Heart Disease Risk Predictor
Cardiovascular disease is the leading cause of death worldwide, and early risk identification from routine clinical data can guide timely intervention. This project built and deployed a classification model that predicts a patient's heart disease risk from clinical features, with both an interactive web interface and a programmatic API.
Dataset
UCI: Cleveland Heart Disease Dataset
Key Questions
- Which clinical features are most predictive of heart disease presence?
- Can a simple, interpretable model achieve clinically useful accuracy?
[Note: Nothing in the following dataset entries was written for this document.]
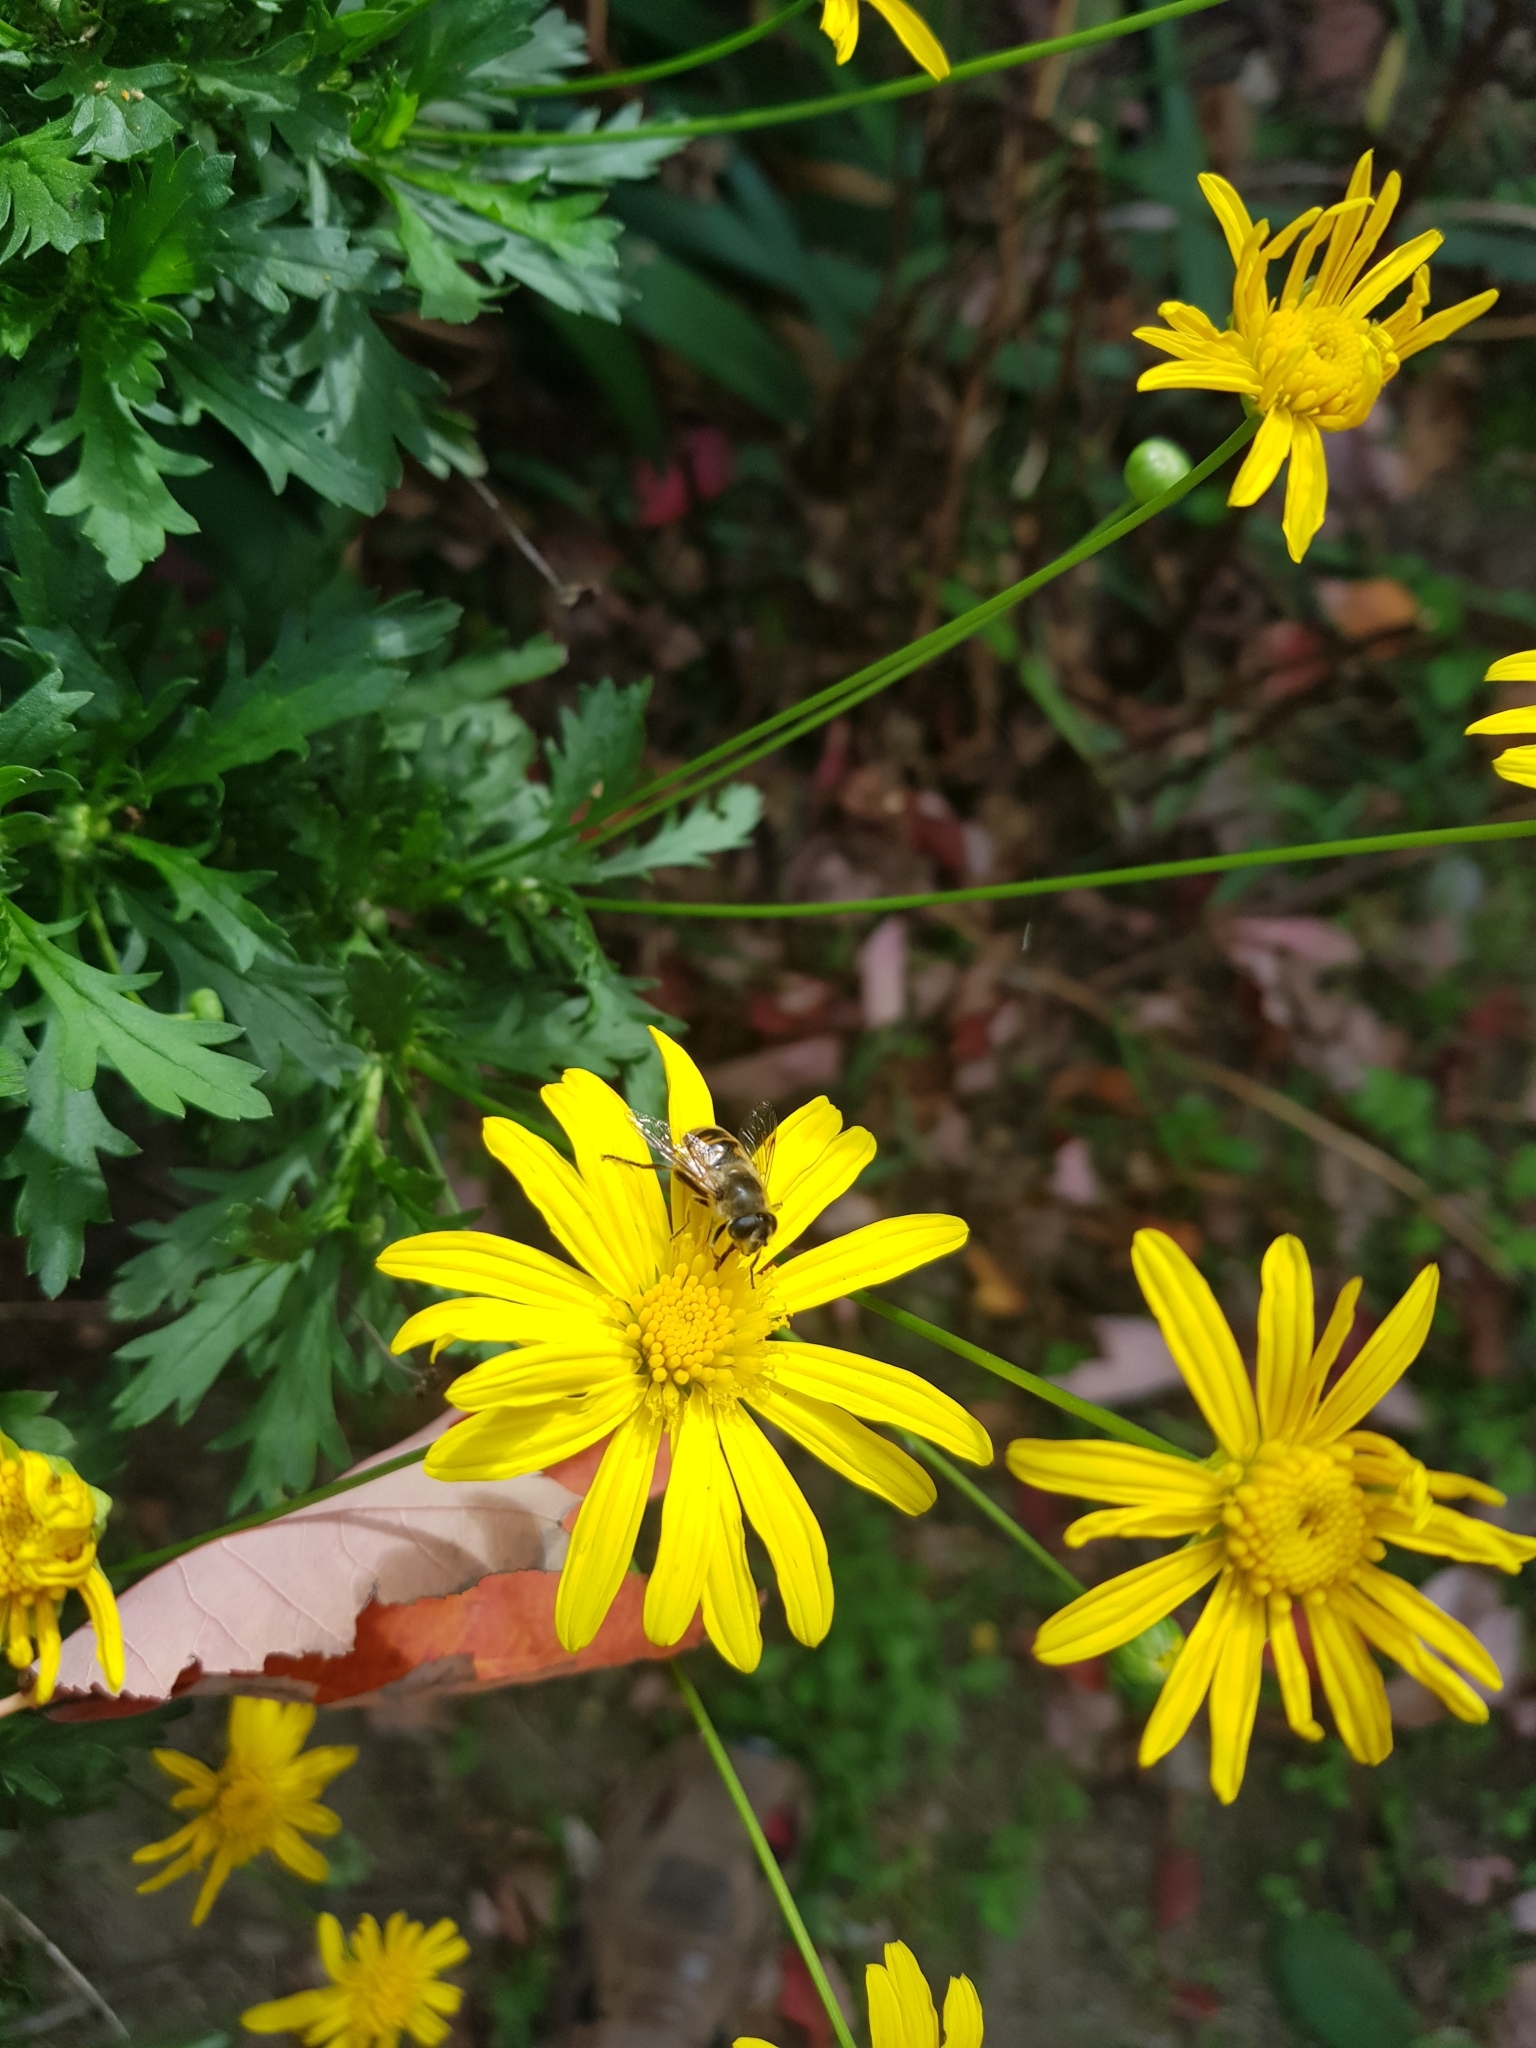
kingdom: Animalia
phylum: Arthropoda
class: Insecta
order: Diptera
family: Syrphidae
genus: Eristalis
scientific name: Eristalis tenax
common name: Drone fly
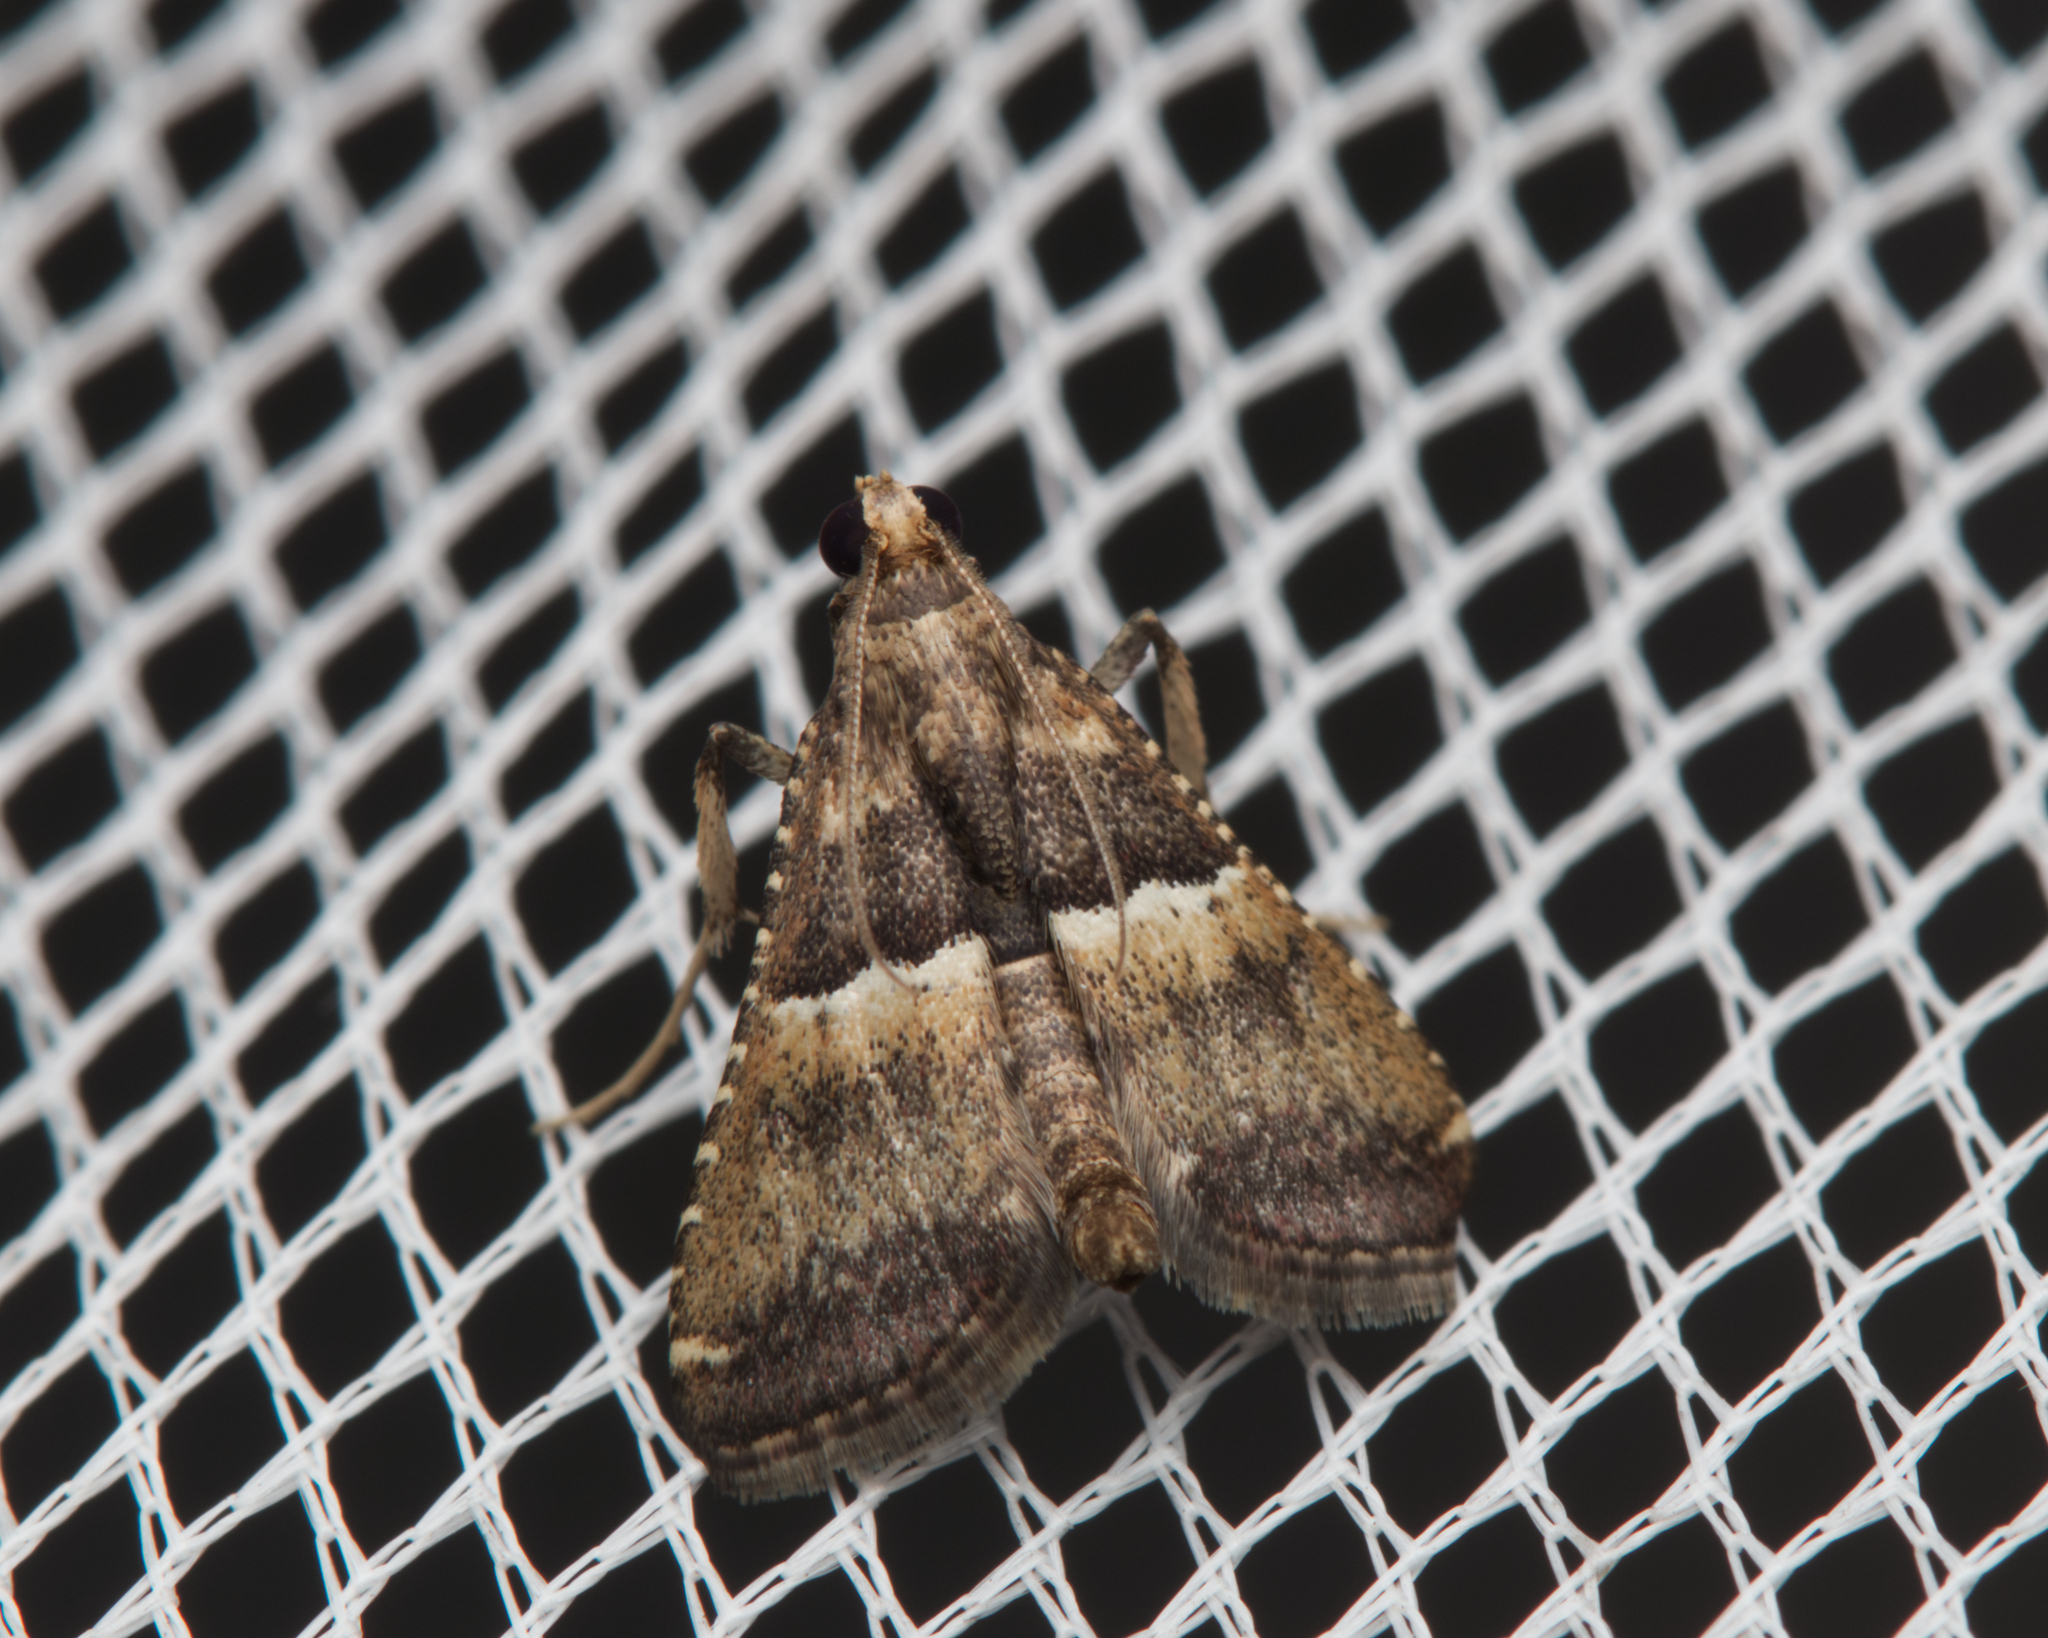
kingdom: Animalia
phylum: Arthropoda
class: Insecta
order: Lepidoptera
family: Pyralidae
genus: Endotricha
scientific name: Endotricha puncticostalis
- How can predictions be delivered through both an interactive interface and a programmatic API?
Methods
- Data cleaning and preprocessing of 303 patient records across 13 clinical features
- Logistic regression model training with train/test split validation
- ROC-AUC and accuracy evaluation with feature importance analysis
- Streamlit interface with a risk gauge and feature importance visualisations
- FastAPI REST endpoint with Pydantic input validation for programmatic predictions
Results
The logistic regression model achieved 87% test accuracy and a ROC-AUC of 0.952 in distinguishing patients with heart disease from those without. Chest pain type, maximum heart rate achieved, and ST depression (oldpeak) were among the strongest predictors.
Recommendations
- Use the model as a screening aid alongside clinical judgement, not a diagnostic replacement
- Prioritise review of patients flagged high-risk with elevated oldpeak or abnormal thalassemia results
- Add authentication to the FastAPI backend before any clinical deployment
- Retrain periodically on more diverse patient populations to improve generalisability
Limitations
The training dataset (303 patients from the Cleveland Clinic) is small and dates from the 1980s, so it may not reflect current patient populations or generalise across demographics. The model produces a screening risk score and should not be used for clinical diagnosis without professional review.